▶ **Excerpted text**:

# I can't stop email notifications for replies to subscribed threads



## forluvofsmoke (Jun 3, 2010)

I've selected "no email" several days ago and double-checked my account email preference settings. Yesterday, I selected "don't subscribe" (which I really did not want to do), and today, I still got an email regarding replies to threads I am subscribed to. I'm coordinating a family reunion for mid-July and I keep thinking I have new correspondence from my siblings, until I open my in-box. These notifications just keep rolling right on through. Am I missing something?

Thanks

Eric


----------



## 5lakes (Jun 3, 2010)

I had to unsubscribe from all the threads I had been automatically subscribed to. After that, I set it to "no email" and "don't subscribe". That's as far as I went. I'm not receiving any emails now, since I'm not subscribed to any threads. Not sure if it just remembers the settings for each subscription regardless of changes after you subscribed to a thread.


----------



## bmudd14474 (Jun 3, 2010)

Eric,

Go to your profile and edit your subscriptions. When your in there you will see a option of how often to get notified and one of the options is "site only no email"  That should solve your issue.


forluvofsmoke said:


> I've selected "no email" several days ago and double-checked my account email preference settings. Yesterday, I selected "don't subscribe" (which I really did not want to do), and today, I still got an email regarding replies to threads I am subscribed to. I'm coordinating a family reunion for mid-July and I keep thinking I have new correspondence from my siblings, until I open my in-box. These notifications just keep rolling right on through. Am I missing something?
> 
> Thanks
> 
> Eric


----------



## forluvofsmoke (Jun 3, 2010)

Thanks, Brain.

I went through that detail a couple hours ago, so I must have been on the right track. It's the learning curve, just like everything else that's new...

Eric


----------



## garyt (Dec 27, 2012)

thank you


----------

▶ **Things to do**:
1) Reproduce the stretch of the email notification thread from "I went through" through "else that's new...".
2) Answer these questions from the email notification thread.
(a) What is Eric coordinating, and for when?
(b) What did 5lakes have to do before setting "no email" and "don't subscribe"?
(c) Which notification option does bmudd14474 say to pick when editing subscriptions?

▶ **Supplied data**:
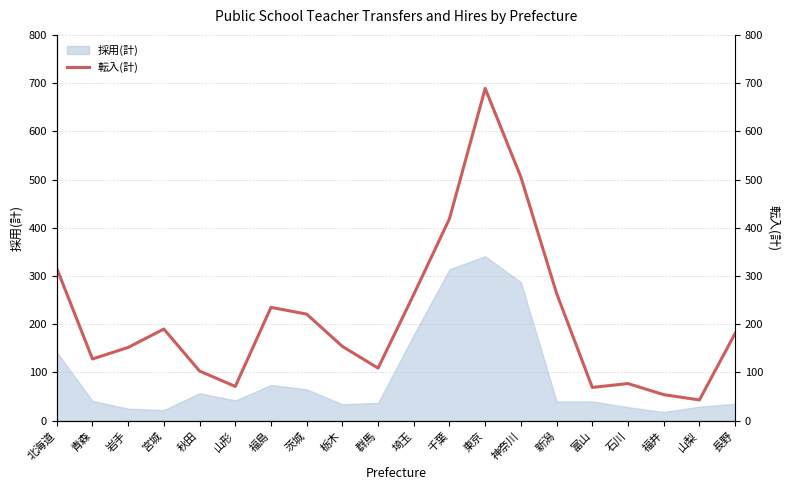

What is the difference between the maximum and minimum values?

646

▶ **Solved problems**:
1)
I went through that detail a couple hours ago, so I must have been on the right track. It's the learning curve, just like everything else that's new...

2)
(a) A family reunion for mid-July.
(b) Unsubscribe from all the threads 5lakes had been automatically subscribed to.
(c) "site only no email"